結局、あーでもないこーでもないとダラダラ続いた話し合いの末、学芸祭の出し物は「一番準備が楽だから」というあまりに消極的な理由により、男子生徒の発案した『その辺で拾ってきた石の展示』という、およそ文化的な意味があるのか無いのかすら怪しいシュールな内容に決まってしまった。
意見が出揃い、最終決定が下るまで一言も口を挟まなかった担任の九頭見は、黒板に書かれた【石の展示】という文字を見つめたまま、担当する生徒たちのあまりの熱量の低さに深いため息をついて首を振った。
「お前らなぁ……。もう少しこう、行事に対する熱意とか、仲間と一つの物を作り上げる達成感を楽しもうという気概は無いのか?」
「先生、そういう青春っぽいパッションはあるにはあるんですけど……それとこれとは話が別、みたいな感じですかね」
一人の生徒が代表してすまし顔でそう答えると、周囲のクラスメイトたちも我が意を得たりと深く深く頷いた。

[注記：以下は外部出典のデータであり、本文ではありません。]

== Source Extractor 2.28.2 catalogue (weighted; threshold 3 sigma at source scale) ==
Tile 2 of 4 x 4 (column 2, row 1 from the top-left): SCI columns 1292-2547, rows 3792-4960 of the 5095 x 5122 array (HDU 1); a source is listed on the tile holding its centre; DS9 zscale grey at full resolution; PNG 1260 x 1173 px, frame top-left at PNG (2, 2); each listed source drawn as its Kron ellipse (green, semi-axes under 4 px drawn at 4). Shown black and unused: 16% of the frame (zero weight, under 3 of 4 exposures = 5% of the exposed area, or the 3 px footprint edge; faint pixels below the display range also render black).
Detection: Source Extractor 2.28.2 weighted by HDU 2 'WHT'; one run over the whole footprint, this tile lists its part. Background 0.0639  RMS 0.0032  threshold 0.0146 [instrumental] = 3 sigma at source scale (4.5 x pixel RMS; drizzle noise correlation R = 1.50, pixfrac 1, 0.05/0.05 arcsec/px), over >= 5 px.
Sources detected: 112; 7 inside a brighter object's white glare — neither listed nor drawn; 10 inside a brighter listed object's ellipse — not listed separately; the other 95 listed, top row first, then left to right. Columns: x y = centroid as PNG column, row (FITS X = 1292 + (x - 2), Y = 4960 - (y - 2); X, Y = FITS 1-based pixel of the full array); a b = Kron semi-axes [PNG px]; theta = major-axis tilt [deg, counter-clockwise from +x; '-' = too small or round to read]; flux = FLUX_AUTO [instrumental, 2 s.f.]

「『ふふ。やっぱり、うちの美弥ちゃんみたいなバイタリティの塊みたいな大人の方が、世間一般では希少種なのかもしれないわね』」
くすりと笑うまどかの言葉に、真は心の中で(確かに、あの美弥さんのあの怒涛のエネルギーを基準にしたら、大抵の人間はやる気ゼロに見えちゃうよな……)と同意しつつも、何ともコメントしづらい複雑な表情を浮かべるしかなかった。
何はともあれ、これで体育祭と学芸祭のクラス方針は決定した。
あとは、ただ淡々と当日を迎えるのみと――真は、この時はそう信じて疑っていなかった。